Все это было очень подозрительно и нехарактерно для этой эпохи. Тут народ, перед тем как идти в поход, сначала полгода об этом кричит при каждом удобном случае. Потом, глядишь, или дома останется, передумает, или еще на полгода отодвинет это мероприятие.
Желание и предпринятые попытки сохранить в тайне суть переговоров говорили о внутриполитической теме, которую обсуждали высокие стороны. А поскольку в стране существовало только два полюса – Ягайло и Витовт, – данные переговоры могли иметь лишь одну цель: склонить киевского князя на сторону Ягайла, что в нашей истории имело место быть. Дружина киевская принимала участие в походе на Гродно. Намечалась перспективная тема для агентурной работы. Знания о том, что затевается, были нужны для лучшего понимания дальнейшего развития событий.
После того как народ немного выговорился под хмельные напитки, а мы с Дмитром, под аккомпанемент их ненормативной лексики, заморили червячка, принялись и мы рассказывать о последних событиях в жанре юмористического приключенческого рассказа.
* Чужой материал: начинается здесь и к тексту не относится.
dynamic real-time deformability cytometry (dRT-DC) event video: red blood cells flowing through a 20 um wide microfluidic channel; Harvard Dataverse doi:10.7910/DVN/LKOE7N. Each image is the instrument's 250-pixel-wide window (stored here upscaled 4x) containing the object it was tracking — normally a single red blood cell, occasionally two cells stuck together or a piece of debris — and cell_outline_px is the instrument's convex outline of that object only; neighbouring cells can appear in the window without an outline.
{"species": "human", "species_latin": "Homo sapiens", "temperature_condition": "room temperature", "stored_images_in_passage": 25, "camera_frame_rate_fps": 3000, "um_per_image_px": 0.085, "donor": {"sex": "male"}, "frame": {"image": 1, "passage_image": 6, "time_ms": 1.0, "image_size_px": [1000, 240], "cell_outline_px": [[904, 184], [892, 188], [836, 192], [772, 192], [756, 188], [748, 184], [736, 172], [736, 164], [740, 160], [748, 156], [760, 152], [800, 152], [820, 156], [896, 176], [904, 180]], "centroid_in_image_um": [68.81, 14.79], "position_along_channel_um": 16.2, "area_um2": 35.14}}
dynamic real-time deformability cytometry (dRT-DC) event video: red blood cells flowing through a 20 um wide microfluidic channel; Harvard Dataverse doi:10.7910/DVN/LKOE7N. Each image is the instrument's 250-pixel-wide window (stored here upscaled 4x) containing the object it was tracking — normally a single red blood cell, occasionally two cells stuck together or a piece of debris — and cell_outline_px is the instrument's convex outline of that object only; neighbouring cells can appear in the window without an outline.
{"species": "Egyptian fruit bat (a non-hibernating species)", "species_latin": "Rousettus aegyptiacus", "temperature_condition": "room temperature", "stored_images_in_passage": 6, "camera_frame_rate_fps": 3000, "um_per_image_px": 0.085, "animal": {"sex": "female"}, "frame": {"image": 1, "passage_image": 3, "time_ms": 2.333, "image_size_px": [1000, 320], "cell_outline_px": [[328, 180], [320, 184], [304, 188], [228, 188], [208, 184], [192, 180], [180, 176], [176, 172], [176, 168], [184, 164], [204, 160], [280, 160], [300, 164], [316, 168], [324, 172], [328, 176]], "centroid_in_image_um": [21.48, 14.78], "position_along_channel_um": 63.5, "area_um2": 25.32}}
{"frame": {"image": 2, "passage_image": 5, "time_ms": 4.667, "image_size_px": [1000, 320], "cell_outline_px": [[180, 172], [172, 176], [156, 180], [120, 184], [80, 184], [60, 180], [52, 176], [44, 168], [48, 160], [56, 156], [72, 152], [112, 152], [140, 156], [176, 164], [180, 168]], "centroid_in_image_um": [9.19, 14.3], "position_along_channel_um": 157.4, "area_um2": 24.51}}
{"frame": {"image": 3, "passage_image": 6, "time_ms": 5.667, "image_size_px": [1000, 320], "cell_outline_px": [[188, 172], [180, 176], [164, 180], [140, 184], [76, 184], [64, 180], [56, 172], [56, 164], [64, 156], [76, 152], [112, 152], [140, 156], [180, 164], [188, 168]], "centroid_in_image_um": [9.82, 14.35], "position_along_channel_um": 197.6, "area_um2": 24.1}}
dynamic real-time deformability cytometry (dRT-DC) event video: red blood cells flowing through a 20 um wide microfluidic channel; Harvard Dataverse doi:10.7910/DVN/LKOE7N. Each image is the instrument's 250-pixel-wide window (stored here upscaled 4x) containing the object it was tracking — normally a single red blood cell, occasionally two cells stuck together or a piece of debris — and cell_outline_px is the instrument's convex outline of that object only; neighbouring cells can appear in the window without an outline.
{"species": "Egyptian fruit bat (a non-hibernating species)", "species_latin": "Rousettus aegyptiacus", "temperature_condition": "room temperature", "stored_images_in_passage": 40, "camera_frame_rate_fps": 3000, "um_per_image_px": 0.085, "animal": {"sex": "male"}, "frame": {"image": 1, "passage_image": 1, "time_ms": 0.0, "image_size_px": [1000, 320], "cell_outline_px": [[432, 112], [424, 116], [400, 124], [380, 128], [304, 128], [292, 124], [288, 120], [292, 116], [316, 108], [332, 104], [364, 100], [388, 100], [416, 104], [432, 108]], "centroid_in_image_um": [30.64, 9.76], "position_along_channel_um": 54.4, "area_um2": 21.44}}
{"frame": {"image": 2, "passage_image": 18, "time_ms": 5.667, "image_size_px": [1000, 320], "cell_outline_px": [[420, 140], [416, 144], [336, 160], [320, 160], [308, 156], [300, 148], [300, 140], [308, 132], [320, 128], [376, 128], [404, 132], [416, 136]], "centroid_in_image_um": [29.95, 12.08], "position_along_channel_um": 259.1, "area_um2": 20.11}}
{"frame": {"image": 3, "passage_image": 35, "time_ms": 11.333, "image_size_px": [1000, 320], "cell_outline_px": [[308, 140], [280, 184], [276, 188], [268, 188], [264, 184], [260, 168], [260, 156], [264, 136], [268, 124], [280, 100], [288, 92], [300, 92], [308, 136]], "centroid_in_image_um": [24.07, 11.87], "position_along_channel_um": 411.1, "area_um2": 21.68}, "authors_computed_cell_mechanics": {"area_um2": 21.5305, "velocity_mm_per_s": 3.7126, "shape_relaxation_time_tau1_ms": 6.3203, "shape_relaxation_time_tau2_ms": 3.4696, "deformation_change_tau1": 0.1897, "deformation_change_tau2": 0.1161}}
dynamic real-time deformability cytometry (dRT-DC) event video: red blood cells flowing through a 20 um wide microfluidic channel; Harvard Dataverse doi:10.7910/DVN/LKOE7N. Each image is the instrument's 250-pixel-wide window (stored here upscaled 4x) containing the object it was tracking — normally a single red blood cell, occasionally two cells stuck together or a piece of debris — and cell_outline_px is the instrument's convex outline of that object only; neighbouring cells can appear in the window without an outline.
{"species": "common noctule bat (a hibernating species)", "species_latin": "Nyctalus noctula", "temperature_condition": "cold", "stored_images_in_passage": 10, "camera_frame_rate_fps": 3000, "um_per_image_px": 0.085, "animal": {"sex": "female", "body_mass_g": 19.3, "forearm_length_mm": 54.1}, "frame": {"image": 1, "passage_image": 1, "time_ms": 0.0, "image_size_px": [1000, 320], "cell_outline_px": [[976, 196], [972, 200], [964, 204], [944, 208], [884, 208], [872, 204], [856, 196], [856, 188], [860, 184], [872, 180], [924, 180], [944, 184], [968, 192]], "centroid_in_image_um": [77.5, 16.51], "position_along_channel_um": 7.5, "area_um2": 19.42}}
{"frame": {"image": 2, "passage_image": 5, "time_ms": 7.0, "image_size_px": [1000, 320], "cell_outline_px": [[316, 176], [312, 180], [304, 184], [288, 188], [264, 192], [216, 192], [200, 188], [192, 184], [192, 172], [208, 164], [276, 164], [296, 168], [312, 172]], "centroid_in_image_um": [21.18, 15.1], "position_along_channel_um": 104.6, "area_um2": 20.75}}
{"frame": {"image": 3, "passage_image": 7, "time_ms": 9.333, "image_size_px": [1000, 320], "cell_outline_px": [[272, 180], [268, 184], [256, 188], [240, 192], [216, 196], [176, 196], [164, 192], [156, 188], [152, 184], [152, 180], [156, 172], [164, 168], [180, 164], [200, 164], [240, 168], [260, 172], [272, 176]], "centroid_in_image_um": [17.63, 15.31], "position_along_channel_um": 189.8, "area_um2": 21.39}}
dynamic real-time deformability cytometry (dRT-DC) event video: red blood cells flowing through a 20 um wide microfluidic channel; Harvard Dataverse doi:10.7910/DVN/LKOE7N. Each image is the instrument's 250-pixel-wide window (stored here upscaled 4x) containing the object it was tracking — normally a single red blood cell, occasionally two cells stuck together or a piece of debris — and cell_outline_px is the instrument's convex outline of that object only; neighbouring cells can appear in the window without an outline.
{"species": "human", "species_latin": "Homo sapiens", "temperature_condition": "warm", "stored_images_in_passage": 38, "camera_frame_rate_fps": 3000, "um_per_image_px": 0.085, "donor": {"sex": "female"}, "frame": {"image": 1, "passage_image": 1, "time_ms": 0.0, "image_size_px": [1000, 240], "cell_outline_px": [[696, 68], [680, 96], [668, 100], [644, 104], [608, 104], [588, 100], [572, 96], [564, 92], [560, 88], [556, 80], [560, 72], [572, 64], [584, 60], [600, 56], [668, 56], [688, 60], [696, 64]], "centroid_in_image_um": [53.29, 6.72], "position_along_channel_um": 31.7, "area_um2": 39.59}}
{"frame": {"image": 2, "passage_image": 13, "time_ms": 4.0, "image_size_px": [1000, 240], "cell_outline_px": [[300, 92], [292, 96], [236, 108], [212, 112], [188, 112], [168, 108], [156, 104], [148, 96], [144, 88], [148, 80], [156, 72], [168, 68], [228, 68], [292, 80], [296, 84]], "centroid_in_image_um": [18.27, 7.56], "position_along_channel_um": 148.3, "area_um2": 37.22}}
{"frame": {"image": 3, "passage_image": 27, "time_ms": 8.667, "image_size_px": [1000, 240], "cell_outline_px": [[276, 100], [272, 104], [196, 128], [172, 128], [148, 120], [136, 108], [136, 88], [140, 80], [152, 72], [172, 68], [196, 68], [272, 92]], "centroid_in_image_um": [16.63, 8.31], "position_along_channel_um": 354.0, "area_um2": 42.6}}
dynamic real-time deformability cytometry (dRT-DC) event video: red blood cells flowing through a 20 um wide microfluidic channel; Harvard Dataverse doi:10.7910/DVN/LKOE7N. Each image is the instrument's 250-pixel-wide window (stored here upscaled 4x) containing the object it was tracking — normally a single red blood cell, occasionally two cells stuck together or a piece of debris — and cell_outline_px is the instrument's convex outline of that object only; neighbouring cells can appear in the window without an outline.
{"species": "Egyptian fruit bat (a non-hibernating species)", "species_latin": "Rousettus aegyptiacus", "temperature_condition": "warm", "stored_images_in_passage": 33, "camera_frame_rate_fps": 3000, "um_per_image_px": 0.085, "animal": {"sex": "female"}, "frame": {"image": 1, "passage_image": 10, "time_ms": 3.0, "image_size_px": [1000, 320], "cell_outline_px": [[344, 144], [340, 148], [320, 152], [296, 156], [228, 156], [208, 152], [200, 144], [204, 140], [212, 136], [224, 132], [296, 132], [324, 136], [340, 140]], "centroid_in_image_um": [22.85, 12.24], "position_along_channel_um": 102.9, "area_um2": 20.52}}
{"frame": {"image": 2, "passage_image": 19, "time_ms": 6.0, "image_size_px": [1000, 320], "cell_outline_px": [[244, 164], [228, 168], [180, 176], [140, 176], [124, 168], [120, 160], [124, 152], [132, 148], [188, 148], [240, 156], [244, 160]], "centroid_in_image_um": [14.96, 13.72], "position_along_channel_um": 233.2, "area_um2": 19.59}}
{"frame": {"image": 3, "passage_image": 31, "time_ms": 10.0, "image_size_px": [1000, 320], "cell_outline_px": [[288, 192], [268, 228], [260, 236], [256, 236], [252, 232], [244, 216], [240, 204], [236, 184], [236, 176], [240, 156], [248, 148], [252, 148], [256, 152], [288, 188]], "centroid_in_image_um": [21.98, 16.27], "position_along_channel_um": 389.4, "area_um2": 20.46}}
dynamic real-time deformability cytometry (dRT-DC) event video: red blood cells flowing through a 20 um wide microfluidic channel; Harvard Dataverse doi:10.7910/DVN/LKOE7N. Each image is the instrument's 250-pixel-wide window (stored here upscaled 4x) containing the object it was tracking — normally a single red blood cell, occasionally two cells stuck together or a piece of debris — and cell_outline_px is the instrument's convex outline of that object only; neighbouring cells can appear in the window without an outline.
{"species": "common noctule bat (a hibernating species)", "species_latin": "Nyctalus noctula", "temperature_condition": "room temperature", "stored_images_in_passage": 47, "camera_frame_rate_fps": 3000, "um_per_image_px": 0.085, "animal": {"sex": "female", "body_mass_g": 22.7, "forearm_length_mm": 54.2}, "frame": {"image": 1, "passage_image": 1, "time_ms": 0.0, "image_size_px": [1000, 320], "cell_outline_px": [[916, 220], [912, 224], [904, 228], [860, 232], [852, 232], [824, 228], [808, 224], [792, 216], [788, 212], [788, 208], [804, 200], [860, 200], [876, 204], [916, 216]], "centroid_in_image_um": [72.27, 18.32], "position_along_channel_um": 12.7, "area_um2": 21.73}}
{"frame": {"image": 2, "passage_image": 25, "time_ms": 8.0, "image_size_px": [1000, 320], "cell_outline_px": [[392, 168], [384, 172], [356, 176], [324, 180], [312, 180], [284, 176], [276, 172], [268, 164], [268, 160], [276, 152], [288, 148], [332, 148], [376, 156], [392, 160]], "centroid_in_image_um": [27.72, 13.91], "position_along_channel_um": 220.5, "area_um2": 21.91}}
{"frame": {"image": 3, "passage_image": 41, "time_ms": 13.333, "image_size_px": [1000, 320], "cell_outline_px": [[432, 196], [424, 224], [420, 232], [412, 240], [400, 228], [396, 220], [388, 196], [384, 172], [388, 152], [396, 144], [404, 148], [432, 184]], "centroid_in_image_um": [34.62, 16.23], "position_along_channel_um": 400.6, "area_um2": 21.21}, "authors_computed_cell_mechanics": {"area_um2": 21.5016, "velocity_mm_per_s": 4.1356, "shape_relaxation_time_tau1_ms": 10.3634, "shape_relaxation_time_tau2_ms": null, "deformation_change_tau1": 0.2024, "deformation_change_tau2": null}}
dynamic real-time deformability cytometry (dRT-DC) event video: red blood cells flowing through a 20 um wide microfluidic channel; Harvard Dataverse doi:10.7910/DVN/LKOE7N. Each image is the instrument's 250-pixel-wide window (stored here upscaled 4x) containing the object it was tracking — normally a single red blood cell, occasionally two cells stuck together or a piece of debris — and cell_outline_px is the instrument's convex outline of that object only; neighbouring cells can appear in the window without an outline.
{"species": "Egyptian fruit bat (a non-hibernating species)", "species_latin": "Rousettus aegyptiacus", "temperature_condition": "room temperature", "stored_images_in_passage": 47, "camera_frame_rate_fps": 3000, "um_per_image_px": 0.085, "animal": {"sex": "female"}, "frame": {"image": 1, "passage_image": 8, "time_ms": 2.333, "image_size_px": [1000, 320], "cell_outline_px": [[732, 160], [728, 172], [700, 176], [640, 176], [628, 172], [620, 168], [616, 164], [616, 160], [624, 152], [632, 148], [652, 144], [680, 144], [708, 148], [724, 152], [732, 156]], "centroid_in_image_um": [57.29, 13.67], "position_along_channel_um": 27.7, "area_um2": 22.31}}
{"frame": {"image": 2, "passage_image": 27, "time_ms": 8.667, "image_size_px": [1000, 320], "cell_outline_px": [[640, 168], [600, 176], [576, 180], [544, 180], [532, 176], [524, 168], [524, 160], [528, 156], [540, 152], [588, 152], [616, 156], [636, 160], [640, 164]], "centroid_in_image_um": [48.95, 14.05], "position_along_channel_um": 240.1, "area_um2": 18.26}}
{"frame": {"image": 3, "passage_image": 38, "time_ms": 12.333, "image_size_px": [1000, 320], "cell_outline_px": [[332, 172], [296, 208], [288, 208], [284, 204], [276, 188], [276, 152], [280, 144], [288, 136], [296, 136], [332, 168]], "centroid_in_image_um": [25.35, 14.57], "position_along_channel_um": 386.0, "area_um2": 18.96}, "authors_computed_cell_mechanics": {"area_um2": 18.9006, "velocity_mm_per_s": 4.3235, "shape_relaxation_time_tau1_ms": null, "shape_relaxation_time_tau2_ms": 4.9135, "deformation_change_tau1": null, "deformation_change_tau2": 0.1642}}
Основную часть работы языком пришлось выполнять мне, Дмитро в основном поддакивал. Внимание акцентировал на том, каких двух бойцов мы в казаки завербовали и какую хорошую добычу взяли на всю нашу компанию. А лишняя добыча карман не жмет. Но народ юмора не заметил.
– Ты мне скажи, Богдан: ты что – Ирод? Тебя что, в клетке держать, как зверя дикого, чтоб ты на людей не бросался? Ты думаешь, мне не хотелось ляхов порубить на том дворе, которые нас в спину гнали? Но я же терпел! И Сулим с Давидом зубами скрипели, но терпели! Тебя панок в спину толкнул, а ты троих зарезал, как курчат, даже не подумал – может, миром все решить можно! А то ведь христианские души были, Богдан, – католики, а все одно в Христа веруют.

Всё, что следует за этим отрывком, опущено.